The contest features some 350 questions, copiously collected througout the previous year by diligent student "Trivia Masters," who work the microphone and answer phones in shifts during the 50-hour marathon. Special theme segments, such as "Death and Destruction" with questions geared specially toward those topics, pop up throughout the weekend.

The final hour of the contest is devoted to extra difficult 100 point "garruda" questions, including the contest's last question -- the virtually unanswerable "Super Garruda," which by tradition, becomes the first question asked the following year. The answer to the Super Garruda is widely circulated, however, assuring most teams an easy 100 points right from the start.

Through the years, the lengths some teams have gone to answer questions has become legendary, all in the hopes of winning an equally trivial prize such as package of chicken Ramen noodles, a pink flamingo lawn ornament or a squirrel pelt. In 1992, two off-campus teams ended up tied after the 50-hour marathon, so the Trivia Masters did the equitable thing: they split the first-place prize. A used violin case was cut in half and each received six months off a calendar of Paul McCartney art.

"We'll call just about anywhere in the world," says Appleton's Pat Branson, who did just that in 1998, waking an unsuspecting Ray Boldt in Birmingham, England in the wee hours of the morning to ask him what he did on an unnamed BBC program on April 19, 1979. With 100 points at stake, an international phone call was a small price to pay for the notoriety that comes with answering a Super Garruda. Calling England was nothing new to Branson, who had previously dialed up Buckingham Palace and London's Hard Rock Cafe in search of answers (both successful).

"We got Mr. Boldt out of bed," recalled Branson. "He didn't have any idea what we were talking about, but he was pleasant enough. We kept him on the line until the answer time period expired so other teams couldn't reach him.
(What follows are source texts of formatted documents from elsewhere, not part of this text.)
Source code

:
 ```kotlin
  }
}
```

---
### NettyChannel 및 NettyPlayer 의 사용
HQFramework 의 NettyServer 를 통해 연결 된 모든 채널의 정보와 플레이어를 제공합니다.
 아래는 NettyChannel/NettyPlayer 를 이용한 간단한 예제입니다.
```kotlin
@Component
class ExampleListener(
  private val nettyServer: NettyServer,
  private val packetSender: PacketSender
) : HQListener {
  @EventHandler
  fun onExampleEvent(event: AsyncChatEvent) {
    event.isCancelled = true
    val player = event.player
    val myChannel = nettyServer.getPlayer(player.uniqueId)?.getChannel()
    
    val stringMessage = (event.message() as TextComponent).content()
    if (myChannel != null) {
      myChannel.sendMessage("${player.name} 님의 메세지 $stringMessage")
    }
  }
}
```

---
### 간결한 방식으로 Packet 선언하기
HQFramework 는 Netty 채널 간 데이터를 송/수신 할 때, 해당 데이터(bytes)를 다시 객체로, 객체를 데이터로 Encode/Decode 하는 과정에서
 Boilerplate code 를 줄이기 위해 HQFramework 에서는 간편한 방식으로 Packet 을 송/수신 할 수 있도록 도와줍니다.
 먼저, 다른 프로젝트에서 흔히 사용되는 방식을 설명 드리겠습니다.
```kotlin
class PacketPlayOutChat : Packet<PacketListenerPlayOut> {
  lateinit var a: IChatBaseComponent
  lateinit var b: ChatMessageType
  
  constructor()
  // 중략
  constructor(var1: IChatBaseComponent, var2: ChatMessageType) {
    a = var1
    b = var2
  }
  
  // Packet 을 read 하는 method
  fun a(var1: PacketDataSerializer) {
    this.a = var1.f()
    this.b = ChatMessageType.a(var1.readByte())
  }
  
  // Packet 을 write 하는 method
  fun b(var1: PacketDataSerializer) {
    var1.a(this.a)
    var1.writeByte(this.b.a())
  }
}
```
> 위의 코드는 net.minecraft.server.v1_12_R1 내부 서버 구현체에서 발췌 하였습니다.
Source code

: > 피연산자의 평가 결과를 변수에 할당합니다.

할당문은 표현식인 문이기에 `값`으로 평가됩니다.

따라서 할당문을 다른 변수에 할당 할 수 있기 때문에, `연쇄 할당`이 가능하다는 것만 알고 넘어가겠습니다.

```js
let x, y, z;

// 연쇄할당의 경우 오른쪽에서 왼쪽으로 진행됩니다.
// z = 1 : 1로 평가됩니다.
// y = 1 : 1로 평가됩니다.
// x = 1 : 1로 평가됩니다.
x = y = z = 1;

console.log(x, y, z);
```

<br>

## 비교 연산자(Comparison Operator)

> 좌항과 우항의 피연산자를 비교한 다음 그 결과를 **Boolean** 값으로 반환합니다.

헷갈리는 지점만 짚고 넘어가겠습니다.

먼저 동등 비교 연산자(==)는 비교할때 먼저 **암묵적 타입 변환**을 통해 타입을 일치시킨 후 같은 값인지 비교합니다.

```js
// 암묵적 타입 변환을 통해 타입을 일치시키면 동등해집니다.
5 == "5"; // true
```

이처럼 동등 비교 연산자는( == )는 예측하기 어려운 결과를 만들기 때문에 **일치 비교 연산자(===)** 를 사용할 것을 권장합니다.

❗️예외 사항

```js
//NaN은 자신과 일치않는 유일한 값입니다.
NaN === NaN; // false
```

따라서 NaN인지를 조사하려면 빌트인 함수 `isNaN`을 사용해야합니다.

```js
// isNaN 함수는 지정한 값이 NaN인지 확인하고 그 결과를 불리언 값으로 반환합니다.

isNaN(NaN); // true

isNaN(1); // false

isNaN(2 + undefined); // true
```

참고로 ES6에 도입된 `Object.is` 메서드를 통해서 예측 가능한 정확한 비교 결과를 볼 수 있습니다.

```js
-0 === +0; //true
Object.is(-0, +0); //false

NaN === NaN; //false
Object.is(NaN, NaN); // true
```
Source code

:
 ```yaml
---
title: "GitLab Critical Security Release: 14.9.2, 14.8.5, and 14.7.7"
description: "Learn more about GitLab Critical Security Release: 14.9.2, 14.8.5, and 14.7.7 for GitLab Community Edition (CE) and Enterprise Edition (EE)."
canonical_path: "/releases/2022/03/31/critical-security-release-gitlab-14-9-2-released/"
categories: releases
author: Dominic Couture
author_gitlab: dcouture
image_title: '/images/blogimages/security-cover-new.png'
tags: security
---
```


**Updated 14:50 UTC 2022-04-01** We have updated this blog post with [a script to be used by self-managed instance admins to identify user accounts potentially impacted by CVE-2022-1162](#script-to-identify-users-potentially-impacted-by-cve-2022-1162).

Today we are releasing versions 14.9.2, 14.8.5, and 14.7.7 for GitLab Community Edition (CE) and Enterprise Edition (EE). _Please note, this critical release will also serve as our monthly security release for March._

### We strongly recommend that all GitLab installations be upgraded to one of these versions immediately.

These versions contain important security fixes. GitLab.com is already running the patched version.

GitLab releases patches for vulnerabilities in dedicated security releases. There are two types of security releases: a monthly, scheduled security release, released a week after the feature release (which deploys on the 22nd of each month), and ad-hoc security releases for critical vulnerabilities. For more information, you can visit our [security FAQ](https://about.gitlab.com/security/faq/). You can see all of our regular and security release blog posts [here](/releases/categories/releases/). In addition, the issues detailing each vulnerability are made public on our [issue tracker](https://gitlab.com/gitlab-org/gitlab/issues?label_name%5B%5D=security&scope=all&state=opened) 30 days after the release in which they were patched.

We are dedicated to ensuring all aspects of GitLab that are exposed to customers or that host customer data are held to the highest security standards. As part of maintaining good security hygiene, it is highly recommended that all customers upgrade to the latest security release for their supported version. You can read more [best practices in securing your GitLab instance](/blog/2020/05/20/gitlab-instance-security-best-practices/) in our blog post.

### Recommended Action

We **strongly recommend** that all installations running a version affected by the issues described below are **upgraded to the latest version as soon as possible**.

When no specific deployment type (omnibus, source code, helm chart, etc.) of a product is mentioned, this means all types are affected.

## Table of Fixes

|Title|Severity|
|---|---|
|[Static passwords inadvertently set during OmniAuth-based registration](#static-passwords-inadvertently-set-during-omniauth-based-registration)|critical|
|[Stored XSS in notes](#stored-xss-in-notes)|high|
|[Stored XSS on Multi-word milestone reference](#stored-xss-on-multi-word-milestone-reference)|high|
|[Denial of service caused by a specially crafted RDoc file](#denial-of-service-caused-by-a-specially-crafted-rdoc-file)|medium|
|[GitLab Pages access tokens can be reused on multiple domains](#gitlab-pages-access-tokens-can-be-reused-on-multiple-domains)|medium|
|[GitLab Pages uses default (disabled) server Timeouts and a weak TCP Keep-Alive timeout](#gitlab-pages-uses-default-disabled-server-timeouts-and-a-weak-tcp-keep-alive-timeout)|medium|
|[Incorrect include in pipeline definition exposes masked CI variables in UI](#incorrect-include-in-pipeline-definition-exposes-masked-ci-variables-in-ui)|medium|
It was all very exciting."

In 2000, Brogan's team earned trivia contest notoriety by joining just the handful of teams that have managed to answer the Super Garruda question in the history of the contest.

Registration and a primer on the contest rules begins at 7 p.m. Jan. 19. At 10 p.m., Lawrence President Rik Warch will open the contest and uphold tradition by asking last year's Super Garruda question: In the James Bond movie, "The World is Not Enough," name the work of contemporary sculpture, and the artist who created it, that appears in the beginning chase scene.

Doesn't everyone know that it's "Puppy" by Jeff Koons?